[Given records Boundary: Start]

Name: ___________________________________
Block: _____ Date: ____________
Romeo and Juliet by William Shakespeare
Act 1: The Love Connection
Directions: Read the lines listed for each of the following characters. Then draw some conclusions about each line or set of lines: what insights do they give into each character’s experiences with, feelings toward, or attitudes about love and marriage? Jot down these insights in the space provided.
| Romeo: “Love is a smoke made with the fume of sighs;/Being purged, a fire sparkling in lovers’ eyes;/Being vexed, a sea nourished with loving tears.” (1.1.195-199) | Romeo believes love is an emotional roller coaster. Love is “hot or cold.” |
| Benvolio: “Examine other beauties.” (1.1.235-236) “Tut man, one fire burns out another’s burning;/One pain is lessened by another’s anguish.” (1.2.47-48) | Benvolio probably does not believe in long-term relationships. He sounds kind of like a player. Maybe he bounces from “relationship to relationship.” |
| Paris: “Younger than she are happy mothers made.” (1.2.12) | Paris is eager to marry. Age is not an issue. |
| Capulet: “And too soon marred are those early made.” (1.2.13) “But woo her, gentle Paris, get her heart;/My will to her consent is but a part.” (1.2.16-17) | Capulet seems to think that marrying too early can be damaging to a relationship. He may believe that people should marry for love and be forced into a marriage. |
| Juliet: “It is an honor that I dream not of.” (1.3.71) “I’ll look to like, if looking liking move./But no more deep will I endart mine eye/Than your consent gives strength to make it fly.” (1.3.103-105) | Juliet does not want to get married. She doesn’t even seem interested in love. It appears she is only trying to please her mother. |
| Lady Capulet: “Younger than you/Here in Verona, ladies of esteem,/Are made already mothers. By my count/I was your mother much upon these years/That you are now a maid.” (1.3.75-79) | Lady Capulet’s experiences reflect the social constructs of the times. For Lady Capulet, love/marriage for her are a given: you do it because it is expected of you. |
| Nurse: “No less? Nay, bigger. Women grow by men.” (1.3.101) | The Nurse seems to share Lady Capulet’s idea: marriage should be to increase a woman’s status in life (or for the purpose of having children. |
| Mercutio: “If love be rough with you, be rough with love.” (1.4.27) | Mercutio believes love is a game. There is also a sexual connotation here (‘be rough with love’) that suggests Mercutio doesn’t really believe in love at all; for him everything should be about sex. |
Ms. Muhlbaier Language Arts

[Given records Boundary: End]
[Given records Boundary: Start]

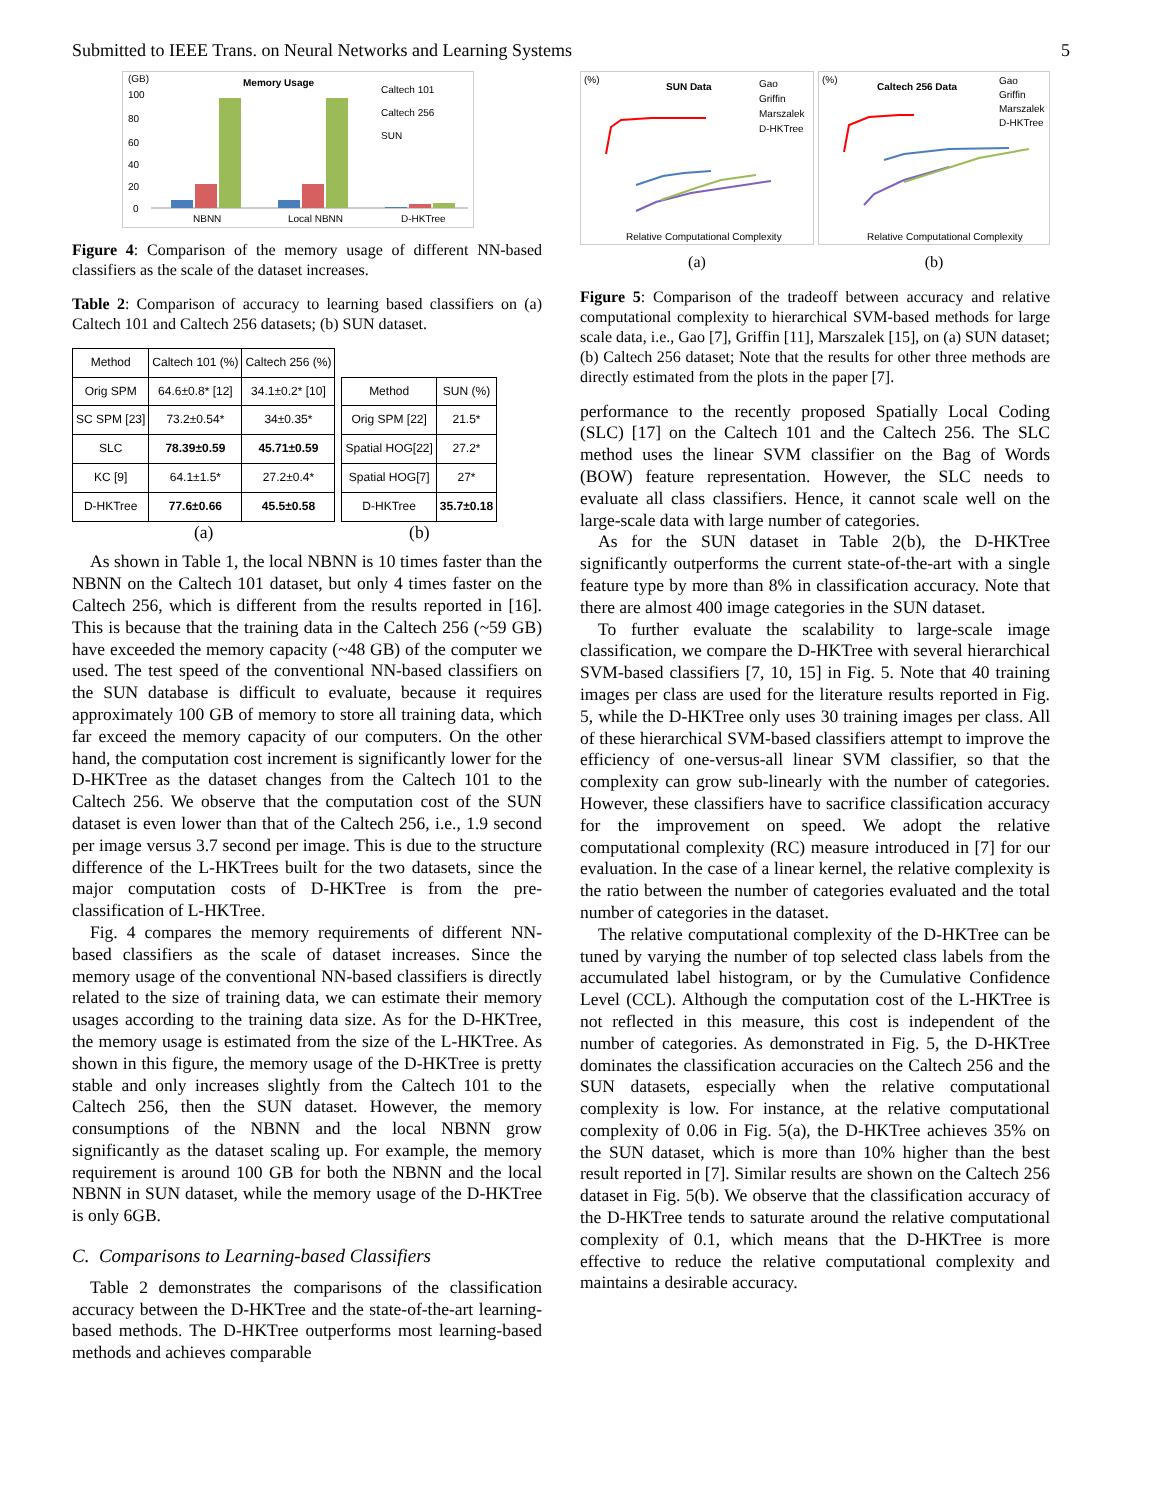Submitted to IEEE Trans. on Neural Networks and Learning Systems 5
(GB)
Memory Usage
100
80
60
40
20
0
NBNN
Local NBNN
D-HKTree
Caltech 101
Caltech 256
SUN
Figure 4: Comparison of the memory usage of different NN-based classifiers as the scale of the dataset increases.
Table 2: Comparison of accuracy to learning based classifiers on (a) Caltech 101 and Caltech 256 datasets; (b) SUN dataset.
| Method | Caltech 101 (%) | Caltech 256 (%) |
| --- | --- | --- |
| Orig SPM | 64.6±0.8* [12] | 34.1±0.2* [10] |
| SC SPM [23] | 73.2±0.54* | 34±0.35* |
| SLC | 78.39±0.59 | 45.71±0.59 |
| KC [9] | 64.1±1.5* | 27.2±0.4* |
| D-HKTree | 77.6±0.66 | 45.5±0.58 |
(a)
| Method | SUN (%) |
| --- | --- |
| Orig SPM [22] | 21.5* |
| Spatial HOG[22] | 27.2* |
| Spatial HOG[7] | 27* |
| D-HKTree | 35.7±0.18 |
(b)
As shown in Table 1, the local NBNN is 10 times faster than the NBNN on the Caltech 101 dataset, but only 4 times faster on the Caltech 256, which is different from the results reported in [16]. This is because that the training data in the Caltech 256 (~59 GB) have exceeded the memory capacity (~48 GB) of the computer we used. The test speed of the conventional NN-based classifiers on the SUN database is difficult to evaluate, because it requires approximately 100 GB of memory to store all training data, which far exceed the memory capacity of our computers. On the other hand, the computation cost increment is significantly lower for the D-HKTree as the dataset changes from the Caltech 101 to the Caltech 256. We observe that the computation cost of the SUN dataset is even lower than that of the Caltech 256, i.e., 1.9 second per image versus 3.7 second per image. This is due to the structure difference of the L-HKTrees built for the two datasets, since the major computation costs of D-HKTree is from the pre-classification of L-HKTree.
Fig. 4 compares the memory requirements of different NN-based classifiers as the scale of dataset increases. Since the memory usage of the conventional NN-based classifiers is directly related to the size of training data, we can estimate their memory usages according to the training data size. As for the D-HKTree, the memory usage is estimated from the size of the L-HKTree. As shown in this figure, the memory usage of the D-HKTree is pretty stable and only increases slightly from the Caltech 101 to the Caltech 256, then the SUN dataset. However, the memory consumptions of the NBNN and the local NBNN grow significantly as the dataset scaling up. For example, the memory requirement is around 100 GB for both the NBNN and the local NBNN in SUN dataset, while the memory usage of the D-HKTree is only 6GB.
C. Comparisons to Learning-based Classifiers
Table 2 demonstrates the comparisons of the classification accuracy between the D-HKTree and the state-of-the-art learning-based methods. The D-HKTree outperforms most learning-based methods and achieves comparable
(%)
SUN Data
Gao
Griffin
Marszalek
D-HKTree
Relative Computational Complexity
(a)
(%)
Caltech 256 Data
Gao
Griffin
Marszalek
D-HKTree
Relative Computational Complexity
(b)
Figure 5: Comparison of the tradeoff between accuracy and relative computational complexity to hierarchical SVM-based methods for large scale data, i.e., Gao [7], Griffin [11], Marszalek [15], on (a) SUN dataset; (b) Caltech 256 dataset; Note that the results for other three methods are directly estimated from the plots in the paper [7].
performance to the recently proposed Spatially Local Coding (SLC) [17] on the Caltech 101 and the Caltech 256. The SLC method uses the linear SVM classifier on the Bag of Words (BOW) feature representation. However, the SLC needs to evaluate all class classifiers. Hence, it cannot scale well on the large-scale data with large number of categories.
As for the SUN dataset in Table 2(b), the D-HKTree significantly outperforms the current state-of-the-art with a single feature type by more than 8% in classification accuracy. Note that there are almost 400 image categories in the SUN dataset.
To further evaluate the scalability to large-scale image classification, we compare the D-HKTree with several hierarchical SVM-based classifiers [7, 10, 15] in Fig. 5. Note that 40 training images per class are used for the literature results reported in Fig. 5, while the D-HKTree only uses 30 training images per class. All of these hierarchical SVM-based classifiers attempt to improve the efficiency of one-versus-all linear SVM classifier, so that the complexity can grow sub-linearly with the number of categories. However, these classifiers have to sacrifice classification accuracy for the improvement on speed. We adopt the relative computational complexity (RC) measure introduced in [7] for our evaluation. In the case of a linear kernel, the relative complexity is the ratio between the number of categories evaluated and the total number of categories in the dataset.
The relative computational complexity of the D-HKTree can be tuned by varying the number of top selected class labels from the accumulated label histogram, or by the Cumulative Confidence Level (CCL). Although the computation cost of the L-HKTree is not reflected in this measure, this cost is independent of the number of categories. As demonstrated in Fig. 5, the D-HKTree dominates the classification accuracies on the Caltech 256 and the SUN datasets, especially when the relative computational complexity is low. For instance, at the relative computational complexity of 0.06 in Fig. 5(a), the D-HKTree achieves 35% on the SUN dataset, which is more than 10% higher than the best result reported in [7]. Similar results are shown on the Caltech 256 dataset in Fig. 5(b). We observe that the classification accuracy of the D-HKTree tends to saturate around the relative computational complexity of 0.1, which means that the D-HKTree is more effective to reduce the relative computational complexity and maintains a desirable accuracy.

[Given records Boundary: End]
[Given records Boundary: Start]

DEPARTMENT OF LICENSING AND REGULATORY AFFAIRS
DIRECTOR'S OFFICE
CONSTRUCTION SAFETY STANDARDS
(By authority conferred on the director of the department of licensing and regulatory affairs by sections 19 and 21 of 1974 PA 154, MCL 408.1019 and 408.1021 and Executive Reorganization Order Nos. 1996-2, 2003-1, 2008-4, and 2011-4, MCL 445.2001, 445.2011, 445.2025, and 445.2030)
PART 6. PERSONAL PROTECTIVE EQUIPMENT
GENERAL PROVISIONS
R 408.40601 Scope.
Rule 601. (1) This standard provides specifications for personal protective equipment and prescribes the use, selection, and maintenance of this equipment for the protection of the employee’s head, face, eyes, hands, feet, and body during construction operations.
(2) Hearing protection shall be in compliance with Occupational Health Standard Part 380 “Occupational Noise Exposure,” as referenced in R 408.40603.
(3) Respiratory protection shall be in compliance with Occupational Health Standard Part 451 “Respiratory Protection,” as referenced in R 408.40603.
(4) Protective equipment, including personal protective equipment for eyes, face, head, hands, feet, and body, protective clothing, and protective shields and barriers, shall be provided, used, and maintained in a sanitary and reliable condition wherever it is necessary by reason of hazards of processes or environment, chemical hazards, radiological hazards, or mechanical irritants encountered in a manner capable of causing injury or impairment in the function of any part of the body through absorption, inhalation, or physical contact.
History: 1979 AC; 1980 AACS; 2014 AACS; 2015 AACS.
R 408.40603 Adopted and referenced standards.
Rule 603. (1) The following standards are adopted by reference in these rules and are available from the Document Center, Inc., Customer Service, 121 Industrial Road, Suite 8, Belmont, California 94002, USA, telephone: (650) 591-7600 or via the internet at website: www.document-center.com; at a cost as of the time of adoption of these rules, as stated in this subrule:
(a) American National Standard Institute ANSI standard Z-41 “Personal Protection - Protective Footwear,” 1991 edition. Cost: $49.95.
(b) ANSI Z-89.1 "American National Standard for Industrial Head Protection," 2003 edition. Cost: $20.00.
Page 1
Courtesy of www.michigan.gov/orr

[Given records Boundary: End]

__Problem__. Give back exactly the lines above starting at the line where "DIRECTOR'S OFFICE" appears and ending at the line where "Rule 603. (1)" appears, both included, with no other lines.

__Exercise result__.
DIRECTOR'S OFFICE
CONSTRUCTION SAFETY STANDARDS
(By authority conferred on the director of the department of licensing and regulatory affairs by sections 19 and 21 of 1974 PA 154, MCL 408.1019 and 408.1021 and Executive Reorganization Order Nos. 1996-2, 2003-1, 2008-4, and 2011-4, MCL 445.2001, 445.2011, 445.2025, and 445.2030)
PART 6. PERSONAL PROTECTIVE EQUIPMENT
GENERAL PROVISIONS
R 408.40601 Scope.
Rule 601. (1) This standard provides specifications for personal protective equipment and prescribes the use, selection, and maintenance of this equipment for the protection of the employee’s head, face, eyes, hands, feet, and body during construction operations.
(2) Hearing protection shall be in compliance with Occupational Health Standard Part 380 “Occupational Noise Exposure,” as referenced in R 408.40603.
(3) Respiratory protection shall be in compliance with Occupational Health Standard Part 451 “Respiratory Protection,” as referenced in R 408.40603.
(4) Protective equipment, including personal protective equipment for eyes, face, head, hands, feet, and body, protective clothing, and protective shields and barriers, shall be provided, used, and maintained in a sanitary and reliable condition wherever it is necessary by reason of hazards of processes or environment, chemical hazards, radiological hazards, or mechanical irritants encountered in a manner capable of causing injury or impairment in the function of any part of the body through absorption, inhalation, or physical contact.
History: 1979 AC; 1980 AACS; 2014 AACS; 2015 AACS.
R 408.40603 Adopted and referenced standards.
Rule 603. (1) The following standards are adopted by reference in these rules and are available from the Document Center, Inc., Customer Service, 121 Industrial Road, Suite 8, Belmont, California 94002, USA, telephone: (650) 591-7600 or via the internet at website: www.document-center.com; at a cost as of the time of adoption of these rules, as stated in this subrule:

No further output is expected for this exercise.